If Cage meets his goal, Antal has agreed to get 10 pies smashed in his face – one for each church – during Super Saturday, a day of worship, workshops and networking for lay and clergy leaders to be hosted by the Massachusetts and Connecticut Conferences on March 21.
“My intern told me that it’s the least I can do to stop global warming,” Antal said. “As soon as I agreed, 10 of my staff colleagues were all in line asking where they could get a pie.”
Churches can commit to having a conversation in any form—for example, it can be in person or online, and can take place among a church’s Green Team, investment committee, church council, or in the context of the wider congregation. The only real requirement, Cage said, is that churches that have not previously addressed the topic engage in a legitimate discussion about the possibility of divesting from fossil fuels. Cage said this initiative is a playful way to urge churches to discuss what can often be a difficult, even controversial, subject.

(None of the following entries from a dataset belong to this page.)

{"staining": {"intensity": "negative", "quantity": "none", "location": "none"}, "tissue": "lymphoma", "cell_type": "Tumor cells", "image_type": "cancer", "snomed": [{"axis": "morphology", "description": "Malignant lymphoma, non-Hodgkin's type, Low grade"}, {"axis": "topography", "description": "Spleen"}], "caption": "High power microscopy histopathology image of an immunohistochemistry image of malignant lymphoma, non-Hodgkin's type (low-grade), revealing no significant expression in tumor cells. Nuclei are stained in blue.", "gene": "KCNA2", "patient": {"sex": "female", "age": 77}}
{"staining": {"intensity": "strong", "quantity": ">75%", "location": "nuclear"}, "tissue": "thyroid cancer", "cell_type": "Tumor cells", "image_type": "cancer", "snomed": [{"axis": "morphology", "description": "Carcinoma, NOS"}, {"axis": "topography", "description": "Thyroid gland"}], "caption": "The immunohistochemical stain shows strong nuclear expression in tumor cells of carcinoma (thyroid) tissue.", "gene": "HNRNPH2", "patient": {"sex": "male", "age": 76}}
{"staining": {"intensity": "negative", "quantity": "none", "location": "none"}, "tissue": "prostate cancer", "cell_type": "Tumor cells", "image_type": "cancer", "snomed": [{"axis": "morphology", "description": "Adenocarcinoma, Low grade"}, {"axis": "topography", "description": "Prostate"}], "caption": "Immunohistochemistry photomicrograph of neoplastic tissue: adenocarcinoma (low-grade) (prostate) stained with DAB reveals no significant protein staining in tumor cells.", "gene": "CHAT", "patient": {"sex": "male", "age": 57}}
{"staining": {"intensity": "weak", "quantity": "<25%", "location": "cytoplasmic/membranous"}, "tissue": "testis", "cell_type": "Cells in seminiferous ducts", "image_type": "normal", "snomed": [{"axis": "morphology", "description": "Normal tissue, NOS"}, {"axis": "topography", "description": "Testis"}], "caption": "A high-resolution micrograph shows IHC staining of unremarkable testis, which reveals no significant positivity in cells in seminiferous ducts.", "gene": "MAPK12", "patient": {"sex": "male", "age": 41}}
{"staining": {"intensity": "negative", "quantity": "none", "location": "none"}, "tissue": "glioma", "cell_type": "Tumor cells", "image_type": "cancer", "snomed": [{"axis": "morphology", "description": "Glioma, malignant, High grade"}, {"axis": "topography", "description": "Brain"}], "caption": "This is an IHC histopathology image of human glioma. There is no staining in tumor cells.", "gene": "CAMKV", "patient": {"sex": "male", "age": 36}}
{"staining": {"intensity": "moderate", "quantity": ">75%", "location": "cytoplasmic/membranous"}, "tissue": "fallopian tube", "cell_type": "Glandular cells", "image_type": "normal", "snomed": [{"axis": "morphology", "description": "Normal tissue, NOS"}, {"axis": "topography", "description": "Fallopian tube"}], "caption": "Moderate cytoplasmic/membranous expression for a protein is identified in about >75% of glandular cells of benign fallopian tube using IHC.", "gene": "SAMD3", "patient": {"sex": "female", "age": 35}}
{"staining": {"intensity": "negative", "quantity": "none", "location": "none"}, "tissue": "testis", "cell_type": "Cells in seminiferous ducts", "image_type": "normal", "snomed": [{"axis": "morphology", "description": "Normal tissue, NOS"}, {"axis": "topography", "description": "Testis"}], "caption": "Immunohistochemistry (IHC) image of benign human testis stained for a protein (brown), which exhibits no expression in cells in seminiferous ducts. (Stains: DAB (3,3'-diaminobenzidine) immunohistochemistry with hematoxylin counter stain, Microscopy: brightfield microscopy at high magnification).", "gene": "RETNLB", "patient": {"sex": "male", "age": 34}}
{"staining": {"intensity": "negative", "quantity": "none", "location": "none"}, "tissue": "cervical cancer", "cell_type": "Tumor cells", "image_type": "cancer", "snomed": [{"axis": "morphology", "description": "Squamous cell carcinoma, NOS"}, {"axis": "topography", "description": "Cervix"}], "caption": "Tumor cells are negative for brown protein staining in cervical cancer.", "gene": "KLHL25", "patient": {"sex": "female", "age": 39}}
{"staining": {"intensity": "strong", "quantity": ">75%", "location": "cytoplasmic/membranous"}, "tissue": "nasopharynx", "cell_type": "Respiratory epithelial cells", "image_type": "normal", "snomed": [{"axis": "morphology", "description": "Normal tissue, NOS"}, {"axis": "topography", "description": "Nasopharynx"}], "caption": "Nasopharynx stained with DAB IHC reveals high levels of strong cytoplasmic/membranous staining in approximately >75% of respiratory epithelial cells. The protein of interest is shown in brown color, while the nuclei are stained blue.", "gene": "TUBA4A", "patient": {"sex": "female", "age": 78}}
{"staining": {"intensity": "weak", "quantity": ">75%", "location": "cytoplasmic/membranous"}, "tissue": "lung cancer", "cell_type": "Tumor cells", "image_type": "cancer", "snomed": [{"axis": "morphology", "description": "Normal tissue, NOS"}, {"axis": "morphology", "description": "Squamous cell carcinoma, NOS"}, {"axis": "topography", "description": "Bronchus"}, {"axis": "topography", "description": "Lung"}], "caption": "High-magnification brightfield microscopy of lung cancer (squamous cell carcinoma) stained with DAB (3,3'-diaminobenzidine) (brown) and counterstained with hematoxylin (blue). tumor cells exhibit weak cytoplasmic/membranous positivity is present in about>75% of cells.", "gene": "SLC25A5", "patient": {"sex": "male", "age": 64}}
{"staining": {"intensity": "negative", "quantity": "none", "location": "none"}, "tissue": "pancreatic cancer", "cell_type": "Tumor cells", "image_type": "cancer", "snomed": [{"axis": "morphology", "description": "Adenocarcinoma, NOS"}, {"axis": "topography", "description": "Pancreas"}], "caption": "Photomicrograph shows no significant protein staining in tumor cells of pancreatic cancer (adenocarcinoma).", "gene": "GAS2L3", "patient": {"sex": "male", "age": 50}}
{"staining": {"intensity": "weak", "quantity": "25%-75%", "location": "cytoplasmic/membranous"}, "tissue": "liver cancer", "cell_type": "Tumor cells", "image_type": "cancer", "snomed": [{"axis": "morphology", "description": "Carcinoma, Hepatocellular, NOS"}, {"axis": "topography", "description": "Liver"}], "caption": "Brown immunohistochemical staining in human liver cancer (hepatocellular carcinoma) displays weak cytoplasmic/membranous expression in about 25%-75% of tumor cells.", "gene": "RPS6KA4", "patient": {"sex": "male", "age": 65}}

“What it comes down to is divesting from fossil fuels is one of the hardest conversations to talk about because no one wants to think about climate change more than they have to and most, especially churches, don’t want to think about their assets too much,” said Cage, who is a recent graduate of Yale College with a major in environmental studies. “We wanted to make it more lighthearted and accessible to get the conversation rolling.”
So far, Cage has reached out to environmental contacts at churches within the Massachusetts Conference, but says if he gets interest from a church outside of the conference “it would be hard not to count them.”
As for the type of pie, Antal would prefer blueberry.
“Blueberries taste good,” he said. “And are less impactful on the face.”